Obiettivi
(1) Elenca tutte le persone citate per nome nel brano sulla Seconda Repubblica spagnola.
(2) Trascrivi il passo del brano sulla Seconda Repubblica spagnola che comincia con "L’osservazione più acuta" e prosegue fino a "con le Chiese.".

Estratto del documento
L’osservazione più acuta rispetto alla critica secondo la quale l’insegnamento pubblico sia laico viene data dalla seguente osservazione del gruppo Duran i Bas: «l’educazione non è un servizio pubblico: è un’attività libera di interesse generale». Questo comporta il prospettarsi quello che è o non è l’educazione, la sua essenza e i suoi fini, ma questo richiederebbe una riflessione più profonda da parte nostra. D’altra parte, pensiamo che l’art. 161 della proposta del Statuto attribuisce alla Generalitat ampie competenze in materia di rapporti con le confessioni religiose, ma non credo che a questo punto si possa parlare di un regime di laicità rigida, ma semplicemente di aconfessionalità e si tratta di ottimizzare i rapporti con le Chiese.
Quot capitum vivunt, totidem studiorum, è utile fare una serie di puntualizzazioni finali a modo di conclusioni storiche e di chiarificazioni di dati: 1) La Seconda Repubblica spagnola sviluppò una politica anticlericale, laicista e anticristiana, durante il biennio che si inaugurò il 14 aprile 1931 fino alle elezioni del novembre del 1933 e dal ritorno della sinistra al potere nel febbraio 1936 fino all’aprile 1938, nel quale si produsse un importante cambio, almeno a livello di dichiarazioni con i denominati 13 punti del Presidente del Consiglio dei ministri della Repubblica Juan Negrín López e il suo ministro degli affari esteri Julio Álvarez del Vayo Olloqui (1891-1975) (socialista, e poi comunista, marxista-leninista), nei quali il numero 6 stabilisce come garanzia della sua proposta di pace i diritti dei cittadini alla libertà di coscienza mentre lo stato si preoccuperebbe di assicurare il libero esercizio delle credenze e pratiche religiose. L’8 dicembre 1938 Juan Negrín firmò il decreto che si pubblicò il giorno seguente nella Gazzetta di Madrid, con il quale si costituiva nel territorio della Repubblica il Commissariato generale dei culti che restava «incaricato dell’informazione, formalità e proposte delle questioni riguardanti l’esercizio di culti e la pratica delle attività religiose in Spagna».
2) La Seconda Repubblica spagnola sviluppò una politica anticlericale saldata con l’assassinio di 6832 sacerdoti, religiosi e suore, in dati forniti dalla minuziosissima opera di Antonio Montero Moreno pubblicata dalla collana Bac; insomma 4184 rappresentanti del clero laico, 2365 religiosi e 283 suore. I vescovi assasinati furono 13. In particolare in Catalogna, furono 1541 sacerdoti e religiosi delle quindi otto diocesi esistenti in Catalogna, quelli che caddero. Inoltre solo a Barcellona 220 chiese e cappelle furono incendiate e saccheggiate. Invece per la Federaciò de Joves Cristians il numero degli assasinati non raggiunse i 300. Tra le suore riuscirono a salvarsi in Catalogna il 97%.

Estratti dei dati
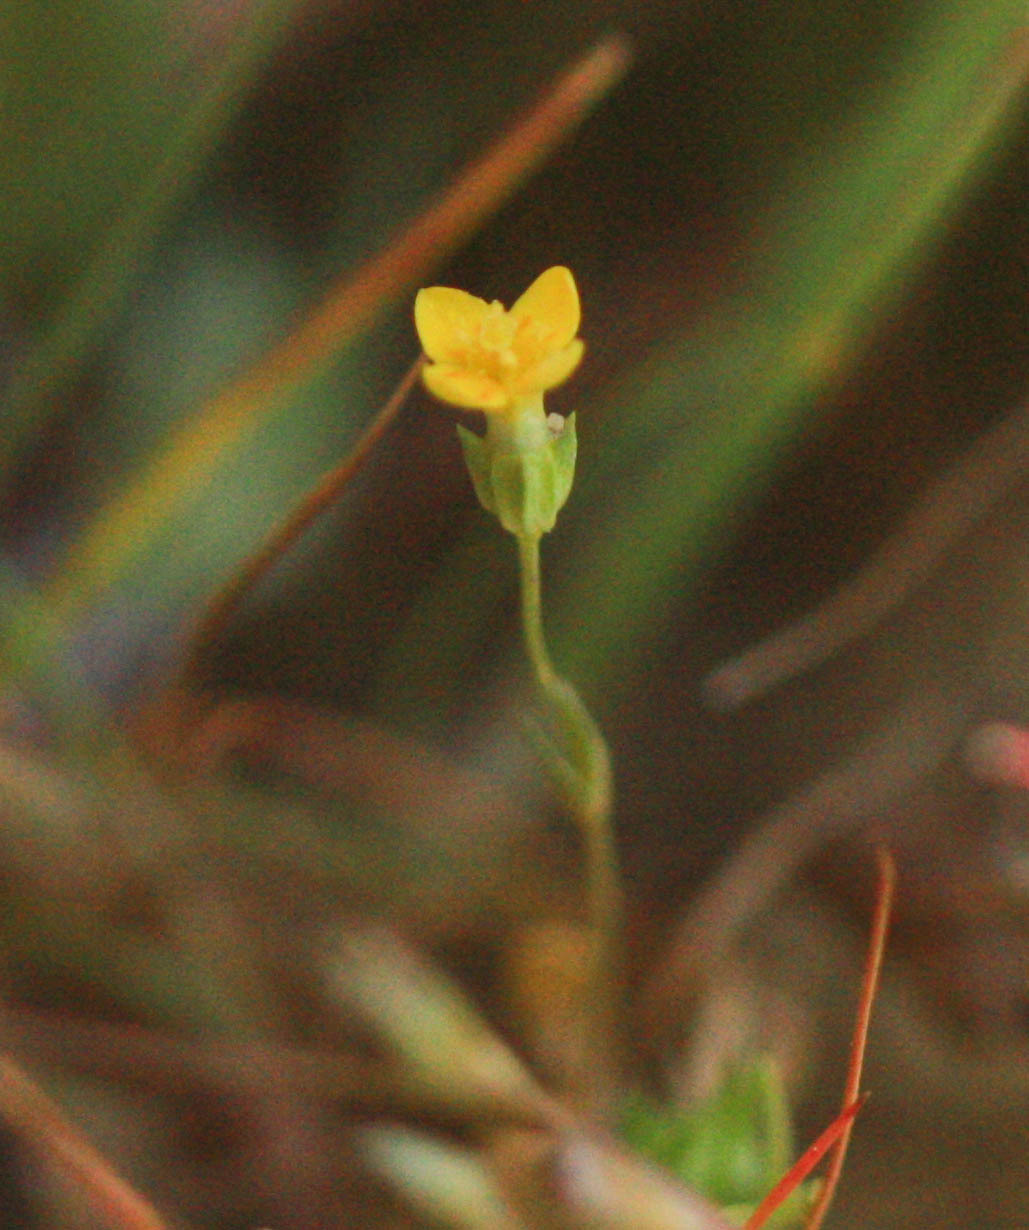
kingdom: Plantae
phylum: Tracheophyta
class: Magnoliopsida
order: Gentianales
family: Gentianaceae
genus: Microcala
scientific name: Microcala quadrangularis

Elenco risposte
(1) Juan Negrín López; Julio Álvarez del Vayo Olloqui; Antonio Montero Moreno

(2)
L’osservazione più acuta rispetto alla critica secondo la quale l’insegnamento pubblico sia laico viene data dalla seguente osservazione del gruppo Duran i Bas: «l’educazione non è un servizio pubblico: è un’attività libera di interesse generale». Questo comporta il prospettarsi quello che è o non è l’educazione, la sua essenza e i suoi fini, ma questo richiederebbe una riflessione più profonda da parte nostra. D’altra parte, pensiamo che l’art. 161 della proposta del Statuto attribuisce alla Generalitat ampie competenze in materia di rapporti con le confessioni religiose, ma non credo che a questo punto si possa parlare di un regime di laicità rigida, ma semplicemente di aconfessionalità e si tratta di ottimizzare i rapporti con le Chiese.